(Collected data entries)
+===+

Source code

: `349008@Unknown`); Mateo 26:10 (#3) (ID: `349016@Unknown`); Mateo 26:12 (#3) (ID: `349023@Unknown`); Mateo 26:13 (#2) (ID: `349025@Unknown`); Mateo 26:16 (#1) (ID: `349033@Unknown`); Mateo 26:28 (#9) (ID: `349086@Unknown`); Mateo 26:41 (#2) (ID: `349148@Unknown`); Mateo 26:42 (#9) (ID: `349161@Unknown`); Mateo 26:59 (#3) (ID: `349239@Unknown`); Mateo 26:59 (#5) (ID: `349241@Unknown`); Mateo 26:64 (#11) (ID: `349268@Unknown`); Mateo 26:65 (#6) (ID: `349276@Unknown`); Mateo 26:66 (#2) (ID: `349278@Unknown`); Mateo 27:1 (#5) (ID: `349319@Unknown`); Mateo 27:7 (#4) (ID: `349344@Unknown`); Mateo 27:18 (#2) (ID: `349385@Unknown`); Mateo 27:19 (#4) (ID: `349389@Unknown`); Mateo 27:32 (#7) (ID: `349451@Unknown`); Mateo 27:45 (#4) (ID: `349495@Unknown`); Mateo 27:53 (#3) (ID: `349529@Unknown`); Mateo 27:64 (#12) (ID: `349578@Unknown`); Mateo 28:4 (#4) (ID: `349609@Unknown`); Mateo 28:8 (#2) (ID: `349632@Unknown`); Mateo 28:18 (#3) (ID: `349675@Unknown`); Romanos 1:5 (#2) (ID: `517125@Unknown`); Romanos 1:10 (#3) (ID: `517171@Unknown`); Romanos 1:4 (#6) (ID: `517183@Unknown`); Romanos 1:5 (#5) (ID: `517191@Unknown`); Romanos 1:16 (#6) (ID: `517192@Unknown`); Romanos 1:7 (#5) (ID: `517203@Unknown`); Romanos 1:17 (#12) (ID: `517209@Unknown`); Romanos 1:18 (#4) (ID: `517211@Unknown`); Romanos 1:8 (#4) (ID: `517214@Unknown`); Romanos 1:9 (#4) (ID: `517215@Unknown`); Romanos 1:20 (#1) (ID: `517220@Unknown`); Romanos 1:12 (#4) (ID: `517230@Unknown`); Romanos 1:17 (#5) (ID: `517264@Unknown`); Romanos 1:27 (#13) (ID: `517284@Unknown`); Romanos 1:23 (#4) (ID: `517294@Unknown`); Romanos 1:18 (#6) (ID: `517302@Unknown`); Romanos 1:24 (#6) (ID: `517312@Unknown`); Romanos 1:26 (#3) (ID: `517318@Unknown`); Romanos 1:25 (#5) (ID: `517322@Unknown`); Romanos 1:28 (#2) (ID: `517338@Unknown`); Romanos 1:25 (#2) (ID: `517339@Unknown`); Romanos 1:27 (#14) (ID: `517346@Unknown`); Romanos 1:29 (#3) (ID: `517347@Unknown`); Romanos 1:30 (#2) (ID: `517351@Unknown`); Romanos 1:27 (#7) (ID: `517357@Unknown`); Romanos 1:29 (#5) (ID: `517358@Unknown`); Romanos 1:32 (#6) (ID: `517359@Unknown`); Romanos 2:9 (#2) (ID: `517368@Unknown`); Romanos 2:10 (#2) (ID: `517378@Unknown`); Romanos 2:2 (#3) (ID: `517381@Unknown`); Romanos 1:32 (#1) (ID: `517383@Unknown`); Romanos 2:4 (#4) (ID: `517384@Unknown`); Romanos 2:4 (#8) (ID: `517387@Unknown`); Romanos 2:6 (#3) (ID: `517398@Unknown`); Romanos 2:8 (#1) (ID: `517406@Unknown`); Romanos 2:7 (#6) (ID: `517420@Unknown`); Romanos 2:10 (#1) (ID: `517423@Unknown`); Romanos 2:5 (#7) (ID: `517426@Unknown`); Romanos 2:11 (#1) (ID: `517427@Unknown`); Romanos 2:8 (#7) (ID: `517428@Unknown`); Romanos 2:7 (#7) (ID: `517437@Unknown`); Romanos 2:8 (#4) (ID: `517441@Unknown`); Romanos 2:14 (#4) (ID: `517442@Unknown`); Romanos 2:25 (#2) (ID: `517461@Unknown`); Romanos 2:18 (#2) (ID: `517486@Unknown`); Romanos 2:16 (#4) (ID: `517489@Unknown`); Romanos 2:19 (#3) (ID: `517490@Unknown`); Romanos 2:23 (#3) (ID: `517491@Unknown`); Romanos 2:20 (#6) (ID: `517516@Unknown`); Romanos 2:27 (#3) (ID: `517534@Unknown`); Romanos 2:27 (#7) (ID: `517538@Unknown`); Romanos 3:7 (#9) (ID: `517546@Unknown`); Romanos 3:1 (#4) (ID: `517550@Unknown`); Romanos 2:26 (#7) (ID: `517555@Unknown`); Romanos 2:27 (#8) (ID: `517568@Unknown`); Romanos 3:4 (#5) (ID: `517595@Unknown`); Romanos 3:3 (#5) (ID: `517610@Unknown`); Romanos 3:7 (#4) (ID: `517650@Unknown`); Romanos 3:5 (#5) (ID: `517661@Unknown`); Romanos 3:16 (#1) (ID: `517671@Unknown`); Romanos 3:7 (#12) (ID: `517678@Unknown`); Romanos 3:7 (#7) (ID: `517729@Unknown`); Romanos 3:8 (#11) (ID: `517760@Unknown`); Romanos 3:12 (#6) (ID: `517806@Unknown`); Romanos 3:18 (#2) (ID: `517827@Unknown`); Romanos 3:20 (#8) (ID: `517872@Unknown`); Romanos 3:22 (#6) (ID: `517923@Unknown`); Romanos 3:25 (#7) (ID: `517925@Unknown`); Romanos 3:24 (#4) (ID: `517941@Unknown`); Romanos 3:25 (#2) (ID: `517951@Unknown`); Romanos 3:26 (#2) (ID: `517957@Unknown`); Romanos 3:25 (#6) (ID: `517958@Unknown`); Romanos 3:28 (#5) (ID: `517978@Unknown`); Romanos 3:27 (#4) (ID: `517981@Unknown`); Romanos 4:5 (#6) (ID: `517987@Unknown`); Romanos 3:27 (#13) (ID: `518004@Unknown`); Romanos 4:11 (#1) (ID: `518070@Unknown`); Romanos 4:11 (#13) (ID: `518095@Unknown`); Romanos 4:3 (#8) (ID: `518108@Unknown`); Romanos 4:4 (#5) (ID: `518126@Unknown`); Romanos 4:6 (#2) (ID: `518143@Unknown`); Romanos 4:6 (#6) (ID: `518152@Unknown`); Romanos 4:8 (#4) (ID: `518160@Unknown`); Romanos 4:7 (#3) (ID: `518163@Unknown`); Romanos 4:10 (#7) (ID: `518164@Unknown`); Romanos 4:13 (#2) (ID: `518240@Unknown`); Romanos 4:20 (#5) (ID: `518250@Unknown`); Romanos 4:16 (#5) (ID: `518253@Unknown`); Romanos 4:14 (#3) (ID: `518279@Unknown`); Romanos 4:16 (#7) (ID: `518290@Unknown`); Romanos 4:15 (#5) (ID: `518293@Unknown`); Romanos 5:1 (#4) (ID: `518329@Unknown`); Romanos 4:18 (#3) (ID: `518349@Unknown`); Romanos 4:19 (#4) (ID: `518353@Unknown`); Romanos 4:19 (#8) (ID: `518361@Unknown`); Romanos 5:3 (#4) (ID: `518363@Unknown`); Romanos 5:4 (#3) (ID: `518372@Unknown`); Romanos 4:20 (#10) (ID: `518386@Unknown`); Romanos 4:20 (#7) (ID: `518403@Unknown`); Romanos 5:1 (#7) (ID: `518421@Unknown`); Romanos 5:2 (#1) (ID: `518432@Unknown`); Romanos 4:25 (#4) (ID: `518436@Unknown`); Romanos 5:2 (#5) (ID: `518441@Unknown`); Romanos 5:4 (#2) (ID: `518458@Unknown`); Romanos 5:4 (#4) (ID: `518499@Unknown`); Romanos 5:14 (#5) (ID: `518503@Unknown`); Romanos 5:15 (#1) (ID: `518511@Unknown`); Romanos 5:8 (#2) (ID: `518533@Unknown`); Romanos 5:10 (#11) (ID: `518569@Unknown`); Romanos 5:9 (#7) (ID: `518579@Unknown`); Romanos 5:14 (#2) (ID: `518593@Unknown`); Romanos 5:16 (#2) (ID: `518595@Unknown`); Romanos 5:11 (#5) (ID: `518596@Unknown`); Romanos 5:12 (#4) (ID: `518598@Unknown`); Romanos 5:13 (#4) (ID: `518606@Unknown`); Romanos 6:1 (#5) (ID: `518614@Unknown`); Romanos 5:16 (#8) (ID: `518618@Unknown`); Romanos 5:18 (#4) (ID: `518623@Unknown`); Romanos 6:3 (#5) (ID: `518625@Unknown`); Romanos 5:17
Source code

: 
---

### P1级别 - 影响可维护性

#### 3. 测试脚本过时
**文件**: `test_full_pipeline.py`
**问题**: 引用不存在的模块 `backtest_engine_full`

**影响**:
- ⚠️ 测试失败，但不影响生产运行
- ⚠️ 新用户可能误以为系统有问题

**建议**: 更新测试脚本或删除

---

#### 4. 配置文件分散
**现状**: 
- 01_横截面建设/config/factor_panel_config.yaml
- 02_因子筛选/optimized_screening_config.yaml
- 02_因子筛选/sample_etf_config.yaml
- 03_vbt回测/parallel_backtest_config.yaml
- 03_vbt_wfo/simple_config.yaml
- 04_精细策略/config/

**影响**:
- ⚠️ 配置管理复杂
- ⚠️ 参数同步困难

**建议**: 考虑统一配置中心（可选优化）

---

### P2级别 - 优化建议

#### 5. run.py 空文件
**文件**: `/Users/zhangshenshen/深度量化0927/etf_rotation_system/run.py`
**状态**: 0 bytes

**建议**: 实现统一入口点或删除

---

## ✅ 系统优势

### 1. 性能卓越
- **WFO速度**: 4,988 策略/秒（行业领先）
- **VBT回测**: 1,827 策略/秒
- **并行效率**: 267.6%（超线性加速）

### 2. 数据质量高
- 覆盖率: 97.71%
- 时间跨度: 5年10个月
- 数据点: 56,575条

+===+

Reproduce the lines of the data from the line containing "### 1. 性能卓越" through the end of the data, changing nothing.

### 1. 性能卓越
- **WFO速度**: 4,988 策略/秒（行业领先）
- **VBT回测**: 1,827 策略/秒
- **并行效率**: 267.6%（超线性加速）

### 2. 数据质量高
- 覆盖率: 97.71%
- 时间跨度: 5年10个月
- 数据点: 56,575条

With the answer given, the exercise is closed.